I’m insecure about my slowness.
It’s stood out my whole life.
Noticing how it trickles into every corner
Procrastinator.
We’d laugh because I was always the last to get up from the dinner table
My cousins and I would have competitions
my milk would be room temperature by the end of each glass.
I’d smile and say that’s how you enjoy things.
Treating a glass of milk as if it’s the finest bottle of wine.
I walked slow
I’d be late for school
Well late for everything
I still am.
When I went to Italy, how at home I felt when it was offensive to get up from your meal too quickly.
No time limit, hours on end, just savoring every bite.
rushed conversations give me anxiety.
I can sense it so fast and I immediately shut down.
I don’t want to be hurried.
I feel it in my body.
Won’t you slow down and walk with me. Breathe with me. Stay in step. Wait for me.
And how as an adult, I struggle to keep up.
Most of all, with myself.
I understand now that it’s a part of the “disease” I’ve lived with my whole life. That the medicine doctors decided on for a little girl tried to cover up but didn’t.

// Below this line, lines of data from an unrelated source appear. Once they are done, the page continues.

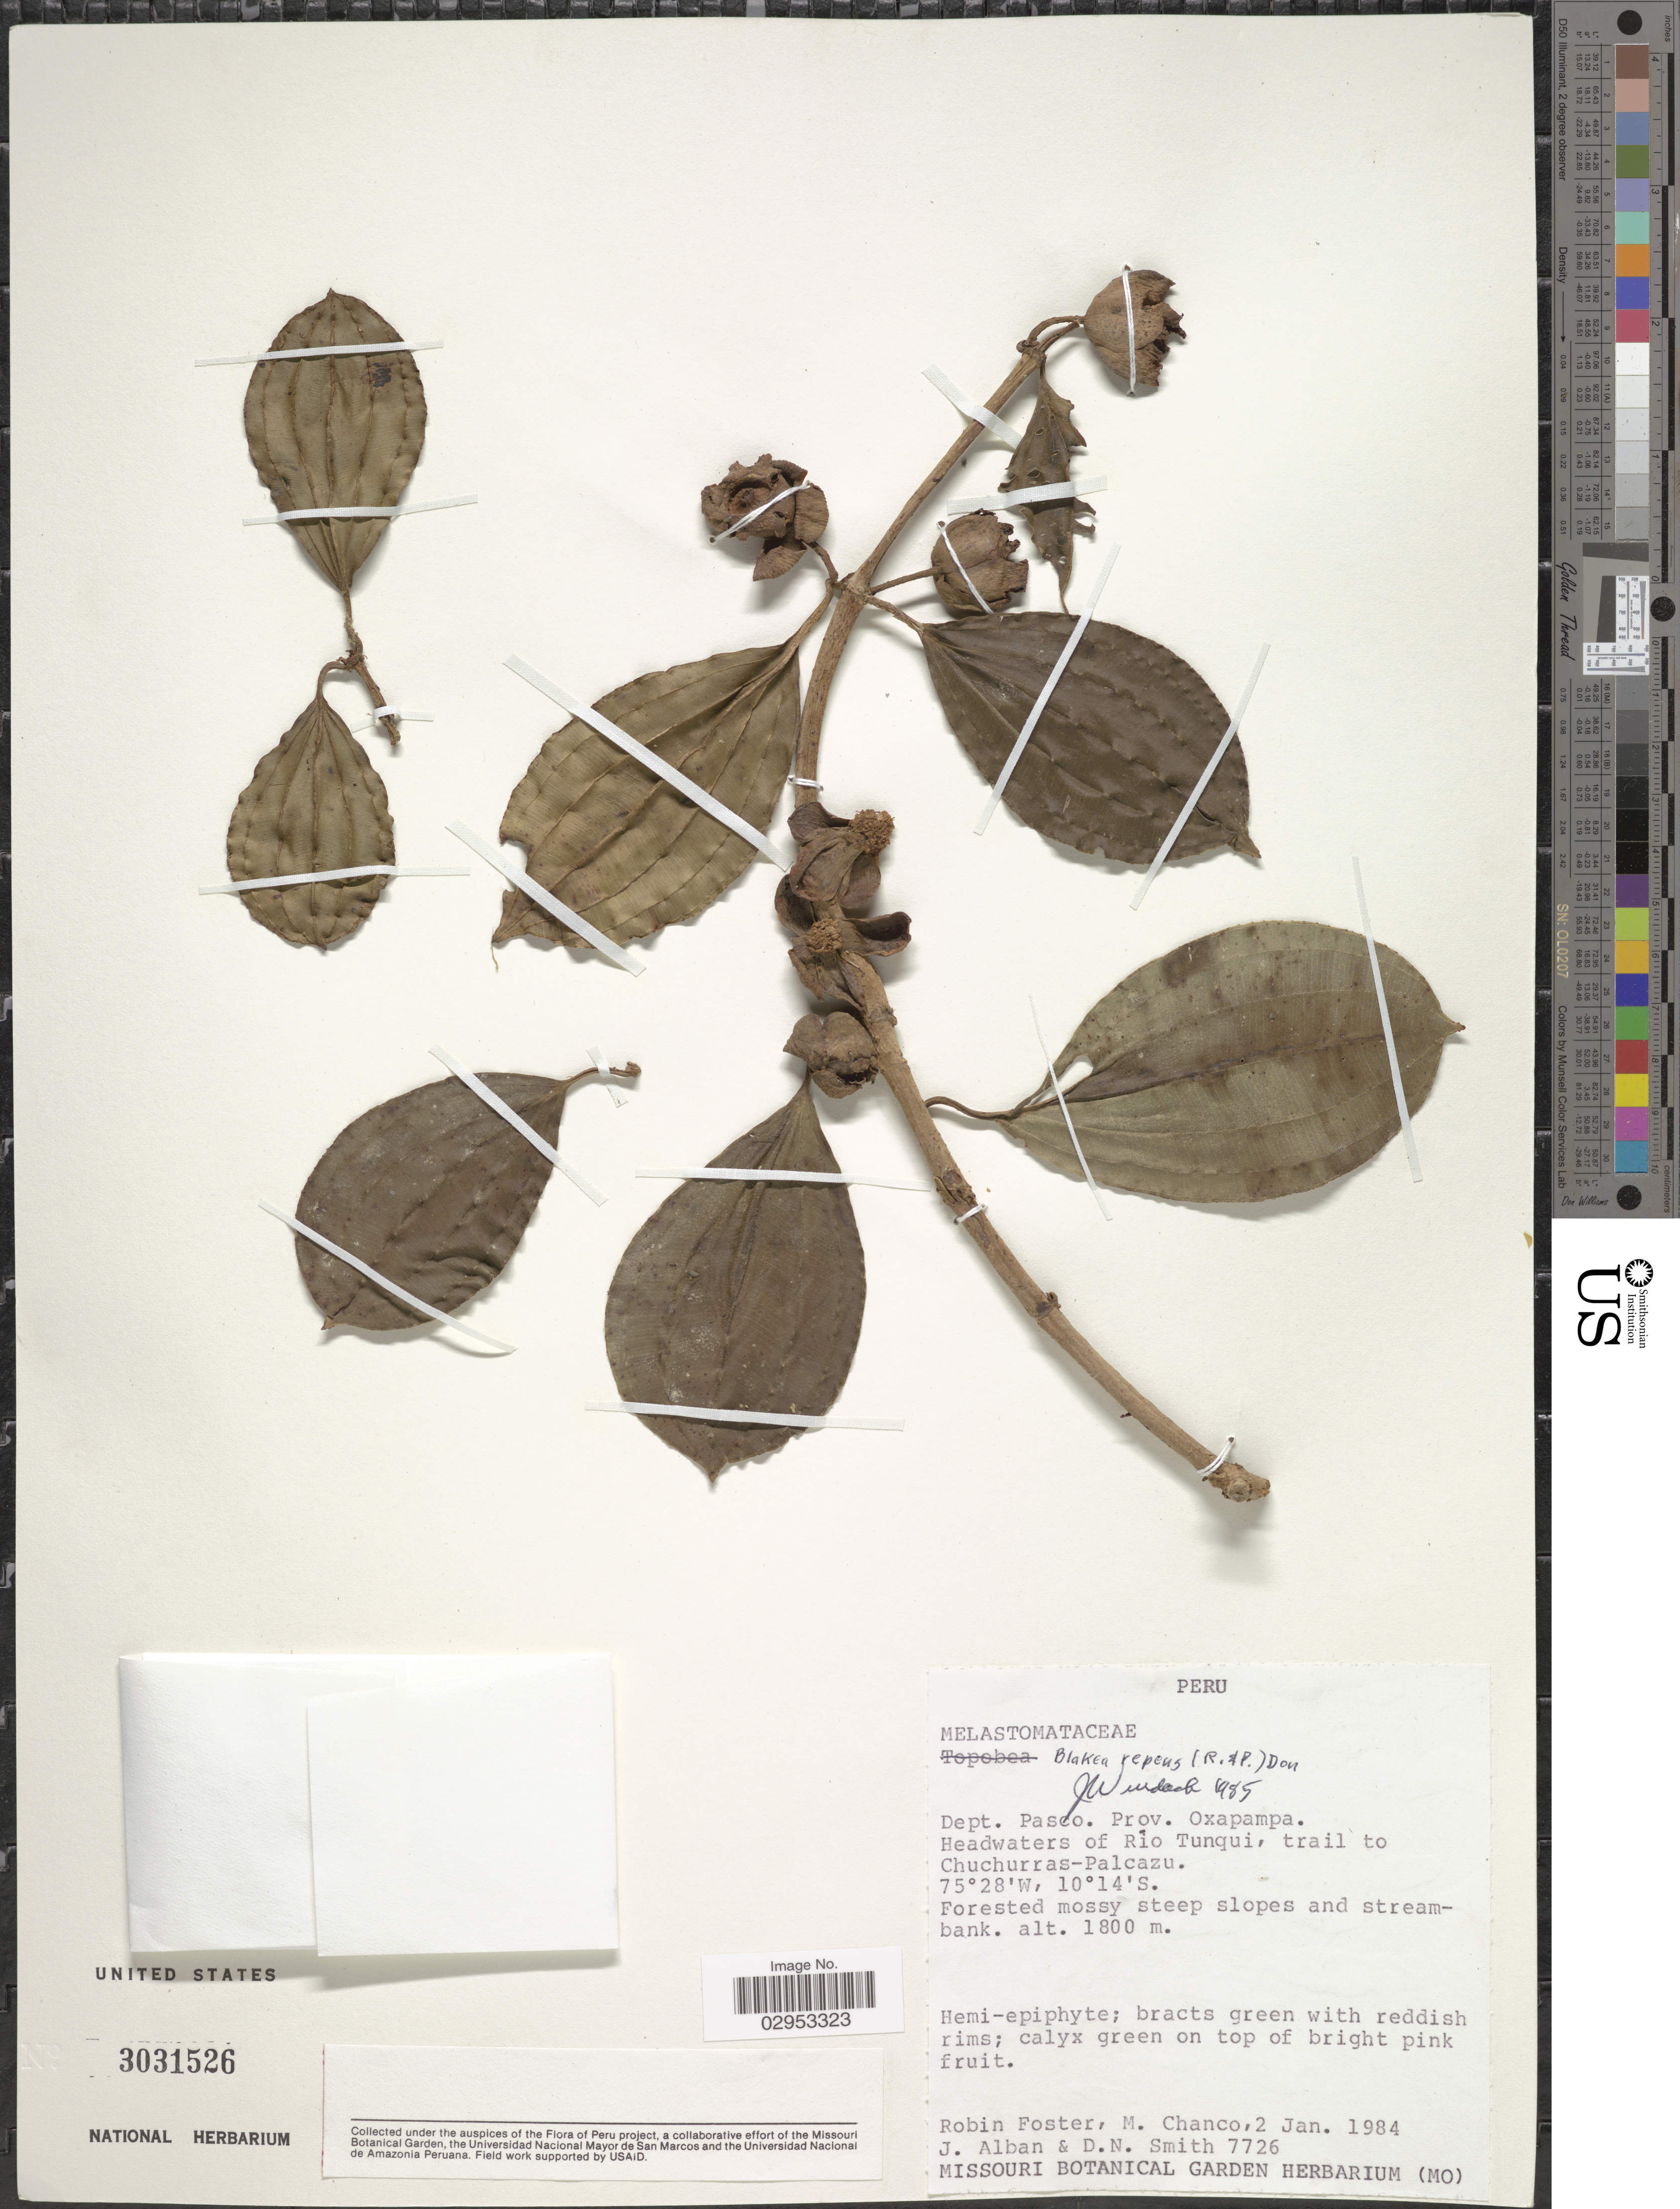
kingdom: Plantae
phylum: Tracheophyta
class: Magnoliopsida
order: Myrtales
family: Melastomataceae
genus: Blakea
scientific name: Blakea repens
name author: (Ruiz & Pav.) D. Don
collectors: R. B. Foster, M. Chanco, J. Alban & D. Smith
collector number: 7726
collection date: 1984-01-02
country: Peru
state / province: Pasco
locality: Dept. Pasco. Prov. Oxapampa. Headwaters of Río Tunqui, trail to Chuchurras-Palcazu.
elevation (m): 1800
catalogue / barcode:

I saw a post awhile back talking about Hashimoto’s Disease and how it’s okay to grieve the days before you were sick.
I asked myself, what if you don’t know those days because you were too young to remember? I’m unsure if I’ve ever lived a day without, honestly. I’ll never know.
Those days without medicine are now.
Is it okay to grieve the days, the years, the life you lived on medicine?
This season is a lot of things, but maybe there’s space for that too. to grieve the medicine. Grieve what the medicine stole, what it taught my body, the toxins it allowed.
These days, my body tells me every time I’m too fast. Slower, Elizabeth. Be gentle with yourself. Breathe into it. Be intentional with every movement.
My legs give out, or worse- they seize up. The blood forgetting where to go.
We live in a society that’s trying to escape pain so fast when maybe the real way to erase it is to work through it, feel it, look it in the eye, and deal with it instead of suppress, numb and run from it.
Maybe it’s trying to tell you something of importance.
Maybe it wants you to live truly healed and full and free, not absent of pain.
My body isn’t wrong. It’s just reminding me to slow down.
It doesn’t mean I need medicine. I could choose it if I wanted to. But it wouldn’t fix the issues. It doesn’t even cover them up well. Just complicates things more.
I never knew I could be this in tune with my body. How many sensations I’ve missed out on. One of this season’s greatest gifts. Learning a whole new facet of God making his home in me and honoring what He’s created. What he’s building.
My brain doesn’t process things as quickly. I swear, I was much smarter when I was younger. It scares me because I know how young I still am. It’s okay if things take time. Isn’t that way meditating is? Thinking, abiding, soaking.
Slowly, merrily, slowly.
Life is but a dream.
It’s okay to be slow.
It’s all yoga. Slow flow. Flow, slower still.
The Father tells me He likes my slowness. Isn’t that just like him? Pouring love and gentleness and kindness into all the things we don’t like about ourselves if we acknowledge them long enough to let him.
It’s uncomfortable, requires you to be vulnerable. All the places where shame and guilt and fear want to say otherwise. O Lord, give us your eyes to see ourselves the way you see us. You get the final word.
My mother calls, asks me what I’m doing.
I tell her I’m standing over my sink, writing a poem, procrastinating washing dishes.
She’s asks if that’s what the poem’s called.